Carnegie Mellon University

Giulia Fanti standing in her office

September 14, 2021

Fanti Receives Intel’s 2021 Rising Star Faculty Award

Krista Burns

The Intel Rising Star Faculty Award (RSA) program has selected ten promising early-career academic researchers who lead some of the most important technology research of our time. Giulia Fanti, assistant professor of electrical and computer engineering at Carnegie Mellon University, has received the prestigious Intel 2021 Rising Star Faculty Award.

The chosen faculty members work with disruptive technologies that have the potential to advance the future of computing in fields encompassing computer science, electrical engineering, computer engineering, material science, and chemical engineering.

The program recognizes community members who are doing exceptional work in the field and facilitates long-term collaborative relationships with senior technical leaders at Intel. Recipients of this award are also distinguished for exemplifying innovative teaching methods and increasing the participation of women and underrepresented minorities in computer science and engineering.
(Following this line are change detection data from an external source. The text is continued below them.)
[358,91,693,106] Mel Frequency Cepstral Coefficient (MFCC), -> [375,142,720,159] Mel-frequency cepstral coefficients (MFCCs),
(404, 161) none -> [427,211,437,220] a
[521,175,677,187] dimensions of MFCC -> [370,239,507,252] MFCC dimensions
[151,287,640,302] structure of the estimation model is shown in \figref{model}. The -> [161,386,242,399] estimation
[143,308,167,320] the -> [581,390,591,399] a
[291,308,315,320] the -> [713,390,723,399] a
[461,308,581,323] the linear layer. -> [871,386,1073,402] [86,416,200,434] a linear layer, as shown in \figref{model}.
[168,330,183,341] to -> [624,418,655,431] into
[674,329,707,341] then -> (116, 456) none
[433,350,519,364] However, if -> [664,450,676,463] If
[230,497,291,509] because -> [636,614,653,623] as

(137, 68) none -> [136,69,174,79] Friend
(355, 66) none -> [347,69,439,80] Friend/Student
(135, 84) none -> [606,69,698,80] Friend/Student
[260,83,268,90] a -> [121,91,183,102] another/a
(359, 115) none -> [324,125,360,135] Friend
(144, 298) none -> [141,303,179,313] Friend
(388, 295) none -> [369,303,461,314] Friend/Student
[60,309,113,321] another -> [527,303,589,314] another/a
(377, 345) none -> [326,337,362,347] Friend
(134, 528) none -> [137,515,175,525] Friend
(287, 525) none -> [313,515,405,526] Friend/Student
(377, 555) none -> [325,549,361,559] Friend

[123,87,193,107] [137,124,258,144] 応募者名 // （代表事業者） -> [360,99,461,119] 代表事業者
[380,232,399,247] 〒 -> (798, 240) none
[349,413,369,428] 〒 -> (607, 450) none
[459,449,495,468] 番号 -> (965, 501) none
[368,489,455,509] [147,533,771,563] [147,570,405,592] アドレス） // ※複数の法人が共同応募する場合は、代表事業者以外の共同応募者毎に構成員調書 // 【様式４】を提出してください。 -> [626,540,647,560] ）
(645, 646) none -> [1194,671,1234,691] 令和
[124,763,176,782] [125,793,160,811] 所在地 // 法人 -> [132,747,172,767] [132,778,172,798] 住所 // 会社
The key technology areas under investigation by selected faculty include cybersecurity, hardware security, nanotechnology, semiconductor device technologies, neuromorphic computing, machine learning/artificial intelligence, and memory management. 

Fanti’s research focuses on systems that enable cooperation in limited-trust environments, with applications to some of the most pressing problems facing society today (e.g., cybercrime, financial inclusion, and climate change). A major technical challenge in her work stems from its inherently multidisciplinary nature, drawing on distributed systems, networking, machine learning, security, privacy, and information theory. Giulia’s recent awards include the 2021 Sloan Research Fellowship, a JP Morgan Chase Faculty Award, a 2020 Young Investigator award from the U.S. Air Force Research Lab, and a 2020 Google Faculty Award. She is also a founding co-director of CMU’s new CyLab-Africa initiative, an academic center for improving the security and resilience of Africa’s financial technologies and infrastructure.